*Data records*
--------------------------------

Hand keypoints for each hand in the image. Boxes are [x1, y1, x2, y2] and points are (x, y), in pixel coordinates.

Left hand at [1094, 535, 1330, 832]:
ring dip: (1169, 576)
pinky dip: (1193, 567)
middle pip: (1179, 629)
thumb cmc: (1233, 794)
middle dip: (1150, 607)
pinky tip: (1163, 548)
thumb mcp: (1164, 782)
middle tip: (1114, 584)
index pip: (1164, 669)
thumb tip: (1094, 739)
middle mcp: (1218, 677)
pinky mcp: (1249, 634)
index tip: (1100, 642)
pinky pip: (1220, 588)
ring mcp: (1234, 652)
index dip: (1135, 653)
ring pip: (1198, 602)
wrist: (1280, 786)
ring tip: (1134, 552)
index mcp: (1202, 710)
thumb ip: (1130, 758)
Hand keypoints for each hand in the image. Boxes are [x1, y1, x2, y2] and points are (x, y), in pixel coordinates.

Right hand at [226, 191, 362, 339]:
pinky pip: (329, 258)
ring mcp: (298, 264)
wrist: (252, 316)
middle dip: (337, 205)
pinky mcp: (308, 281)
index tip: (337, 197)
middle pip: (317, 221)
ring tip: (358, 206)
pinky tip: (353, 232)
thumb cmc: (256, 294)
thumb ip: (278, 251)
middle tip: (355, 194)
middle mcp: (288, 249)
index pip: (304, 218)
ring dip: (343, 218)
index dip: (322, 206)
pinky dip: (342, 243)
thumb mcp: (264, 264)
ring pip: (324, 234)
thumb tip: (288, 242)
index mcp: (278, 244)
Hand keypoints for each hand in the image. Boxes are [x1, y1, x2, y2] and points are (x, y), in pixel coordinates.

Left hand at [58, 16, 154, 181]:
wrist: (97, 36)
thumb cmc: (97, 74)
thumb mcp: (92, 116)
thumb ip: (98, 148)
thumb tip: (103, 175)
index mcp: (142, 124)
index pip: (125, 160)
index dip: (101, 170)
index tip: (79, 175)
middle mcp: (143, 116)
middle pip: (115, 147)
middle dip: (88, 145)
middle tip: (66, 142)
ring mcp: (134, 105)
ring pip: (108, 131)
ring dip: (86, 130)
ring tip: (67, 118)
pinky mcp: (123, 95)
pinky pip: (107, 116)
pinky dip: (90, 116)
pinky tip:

--------------------------------

*Work required*
Write out the whole listing above once more, exactly.

*Output below*
Hand keypoints for each hand in the image. Boxes are [x1, y1, x2, y2] and points are (x, y), in pixel coordinates.

Left hand at [1094, 535, 1330, 832]:
ring dip: (1169, 576)
pinky dip: (1193, 567)
middle pip: (1179, 629)
thumb cmc: (1233, 794)
middle dip: (1150, 607)
pinky tip: (1163, 548)
thumb mcp: (1164, 782)
middle tip: (1114, 584)
index pip: (1164, 669)
thumb tip: (1094, 739)
middle mcp: (1218, 677)
pinky mcp: (1249, 634)
index tip: (1100, 642)
pinky pip: (1220, 588)
ring mcp: (1234, 652)
index dip: (1135, 653)
ring pip: (1198, 602)
wrist: (1280, 786)
ring tip: (1134, 552)
index mcp: (1202, 710)
thumb ip: (1130, 758)
Hand keypoints for each hand in the image. Boxes are [x1, y1, x2, y2] and points are (x, y), in pixel coordinates.

Right hand at [226, 191, 362, 339]:
pinky pip: (329, 258)
ring mcp: (298, 264)
wrist: (252, 316)
middle dip: (337, 205)
pinky mcp: (308, 281)
index tip: (337, 197)
middle pip: (317, 221)
ring tip: (358, 206)
pinky tip: (353, 232)
thumb cmc: (256, 294)
thumb ip: (278, 251)
middle tip: (355, 194)
middle mcp: (288, 249)
index pip: (304, 218)
ring dip: (343, 218)
index dip: (322, 206)
pinky dip: (342, 243)
thumb mcp: (264, 264)
ring pip: (324, 234)
thumb tip: (288, 242)
index mcp: (278, 244)
Hand keypoints for each hand in the image. Boxes are [x1, y1, x2, y2] and points are (x, y), in pixel coordinates.

Left hand at [58, 16, 154, 181]:
wrist: (97, 36)
thumb cmc: (97, 74)
thumb mcp: (92, 116)
thumb ip: (98, 148)
thumb tip: (103, 175)
index mcp: (142, 124)
index pip: (125, 160)
index dip: (101, 170)
index tip: (79, 175)
middle mcp: (143, 116)
middle pip: (115, 147)
middle dip: (88, 145)
middle tip: (66, 142)
ring mcp: (134, 105)
ring pip: (108, 131)
ring dip: (86, 130)
ring tip: (67, 118)
pinky mcp: (123, 95)
pinky pip: (107, 116)
pinky dip: (90, 116)
pinky tip:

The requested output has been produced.